### Page extract
The following day while traveling through Colorado, they pass a nun who is stranded with apparent car trouble. With the suggestion of his youngest daughter to assist her, Nate states, “Haven’t I taught you anything? Never pick up strangers.” Yet, driving not far down the same dirt road, Nate comes to a screeching halt when he sees a scantily dressed young woman hitchhiking. He then proclaims, “What would Jesus do?”
Nate’s son, the wannabe rapper, unsuccessfully tries to convince his Dad that he needs a bathroom stop. So, with quick thinking and relief only moments away, he grabs a super-duper soda cup out of the cup holder and urinates, while Nate listens intently to old school music from back-in-the-day. Only minutes later, Nate picks up the full cup and with a whiff of the urine, he litters—hitting a motorcycle cop following just a few feet in the rear.
After finding a reefer pipe (drug paraphernalia owned by the hitchhiker), they all end up under lock and key in jail. Luckily, the Sheriff is in the midst of doing his taxes, and Dorothy comes to the rescue, discovering impressive tax deductions for him—in return for their freedom.
Uncle Earl (Cedric The Entertainer), who appears later in the story, is Nate’s opposite—an older man who speaks freely of his attraction towards Dorothy with suggestive phrases.
At the family reunion, Mac greets his brother with discouraging titles such as, “the second mistake, the second born.” During prayer over their bountiful feast, the two brothers pray for a mixture of blessings while reminding God of each other’s misfortunes.
The overall message of the film seems to be that it is difficult for a father to balance the desires of his family while at the same time exhibiting a leadership role and humility—and that love and respect is most important within families. But, unfortunately, it is often not practiced. Through trial and error a family unit can interact successfully and attain true value in life—family matters most.

### Exercise set
- A) From the film review above, copy the passage from "Uncle Earl (Cedric" up to and including "each other’s misfortunes.".
- B) Translate this sentence from the film review into Spanish: "During prayer over their bountiful feast, the two brothers pray for a mixture of blessings while reminding God of each other's misfortunes."

### Raw records
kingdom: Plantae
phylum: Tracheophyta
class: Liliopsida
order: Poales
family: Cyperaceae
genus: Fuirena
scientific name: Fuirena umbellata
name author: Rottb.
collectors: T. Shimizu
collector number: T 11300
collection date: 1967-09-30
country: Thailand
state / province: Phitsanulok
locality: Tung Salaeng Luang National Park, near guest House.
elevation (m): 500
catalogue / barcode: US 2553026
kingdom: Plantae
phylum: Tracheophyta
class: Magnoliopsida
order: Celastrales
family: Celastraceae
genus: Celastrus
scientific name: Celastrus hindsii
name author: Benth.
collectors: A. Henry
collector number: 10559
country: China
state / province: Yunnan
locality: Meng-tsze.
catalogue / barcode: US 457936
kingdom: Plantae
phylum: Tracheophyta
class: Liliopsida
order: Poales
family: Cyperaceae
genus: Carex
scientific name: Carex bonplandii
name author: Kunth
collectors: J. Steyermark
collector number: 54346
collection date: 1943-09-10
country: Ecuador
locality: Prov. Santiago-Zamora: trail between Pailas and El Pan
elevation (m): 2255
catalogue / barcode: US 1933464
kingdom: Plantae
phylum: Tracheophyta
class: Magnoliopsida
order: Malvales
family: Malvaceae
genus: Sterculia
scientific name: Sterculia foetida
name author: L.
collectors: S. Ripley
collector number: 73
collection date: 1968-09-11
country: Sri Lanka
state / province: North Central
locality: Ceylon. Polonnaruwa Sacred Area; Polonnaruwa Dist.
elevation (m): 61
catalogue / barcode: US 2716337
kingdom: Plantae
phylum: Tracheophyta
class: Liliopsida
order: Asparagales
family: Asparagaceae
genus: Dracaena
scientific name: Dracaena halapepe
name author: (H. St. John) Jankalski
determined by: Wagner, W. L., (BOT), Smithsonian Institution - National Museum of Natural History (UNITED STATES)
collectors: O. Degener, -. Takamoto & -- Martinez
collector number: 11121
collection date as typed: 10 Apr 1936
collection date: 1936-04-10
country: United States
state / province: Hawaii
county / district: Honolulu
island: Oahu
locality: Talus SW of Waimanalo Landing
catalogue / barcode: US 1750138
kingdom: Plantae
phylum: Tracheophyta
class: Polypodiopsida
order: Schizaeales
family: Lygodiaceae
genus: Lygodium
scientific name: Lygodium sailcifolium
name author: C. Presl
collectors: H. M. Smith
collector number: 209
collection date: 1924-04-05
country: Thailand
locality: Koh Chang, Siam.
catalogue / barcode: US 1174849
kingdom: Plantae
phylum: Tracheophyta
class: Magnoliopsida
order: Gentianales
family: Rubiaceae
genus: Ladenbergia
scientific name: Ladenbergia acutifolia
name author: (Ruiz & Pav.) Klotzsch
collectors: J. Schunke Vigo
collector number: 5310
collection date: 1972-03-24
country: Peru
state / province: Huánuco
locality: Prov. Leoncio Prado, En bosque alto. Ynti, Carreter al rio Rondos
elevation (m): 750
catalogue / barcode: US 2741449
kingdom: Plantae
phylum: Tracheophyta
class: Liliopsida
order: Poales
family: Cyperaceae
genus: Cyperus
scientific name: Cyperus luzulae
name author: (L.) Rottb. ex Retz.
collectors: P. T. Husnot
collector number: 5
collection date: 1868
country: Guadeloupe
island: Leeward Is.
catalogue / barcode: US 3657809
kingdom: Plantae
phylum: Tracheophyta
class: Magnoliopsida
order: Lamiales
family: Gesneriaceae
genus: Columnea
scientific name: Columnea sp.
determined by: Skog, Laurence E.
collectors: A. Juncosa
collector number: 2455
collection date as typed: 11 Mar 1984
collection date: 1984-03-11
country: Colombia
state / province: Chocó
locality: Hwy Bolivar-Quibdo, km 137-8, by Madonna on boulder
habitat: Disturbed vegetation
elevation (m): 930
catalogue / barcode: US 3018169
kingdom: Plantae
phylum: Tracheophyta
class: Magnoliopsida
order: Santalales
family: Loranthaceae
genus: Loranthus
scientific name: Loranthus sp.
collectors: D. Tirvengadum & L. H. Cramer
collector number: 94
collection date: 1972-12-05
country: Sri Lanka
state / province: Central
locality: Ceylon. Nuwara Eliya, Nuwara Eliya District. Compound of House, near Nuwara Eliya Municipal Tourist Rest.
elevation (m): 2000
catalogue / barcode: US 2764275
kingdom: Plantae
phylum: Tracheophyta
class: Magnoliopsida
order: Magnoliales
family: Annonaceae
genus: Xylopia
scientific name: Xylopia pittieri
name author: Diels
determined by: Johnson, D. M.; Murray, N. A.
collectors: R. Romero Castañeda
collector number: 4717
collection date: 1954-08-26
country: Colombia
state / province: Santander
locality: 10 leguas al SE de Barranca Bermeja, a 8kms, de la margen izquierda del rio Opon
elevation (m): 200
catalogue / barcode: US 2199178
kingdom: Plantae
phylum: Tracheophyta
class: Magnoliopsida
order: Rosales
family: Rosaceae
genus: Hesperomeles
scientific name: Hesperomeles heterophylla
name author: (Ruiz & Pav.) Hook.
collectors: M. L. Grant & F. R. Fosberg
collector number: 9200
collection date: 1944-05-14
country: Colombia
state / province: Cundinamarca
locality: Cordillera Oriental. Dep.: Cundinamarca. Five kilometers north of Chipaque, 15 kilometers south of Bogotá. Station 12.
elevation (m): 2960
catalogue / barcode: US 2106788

### Response list
- A)
Uncle Earl (Cedric The Entertainer), who appears later in the story, is Nate’s opposite—an older man who speaks freely of his attraction towards Dorothy with suggestive phrases.
At the family reunion, Mac greets his brother with discouraging titles such as, “the second mistake, the second born.” During prayer over their bountiful feast, the two brothers pray for a mixture of blessings while reminding God of each other’s misfortunes.

- B) Durante la oración sobre su abundante banquete, los dos hermanos piden una mezcla de bendiciones mientras le recuerdan a Dios las desgracias del otro.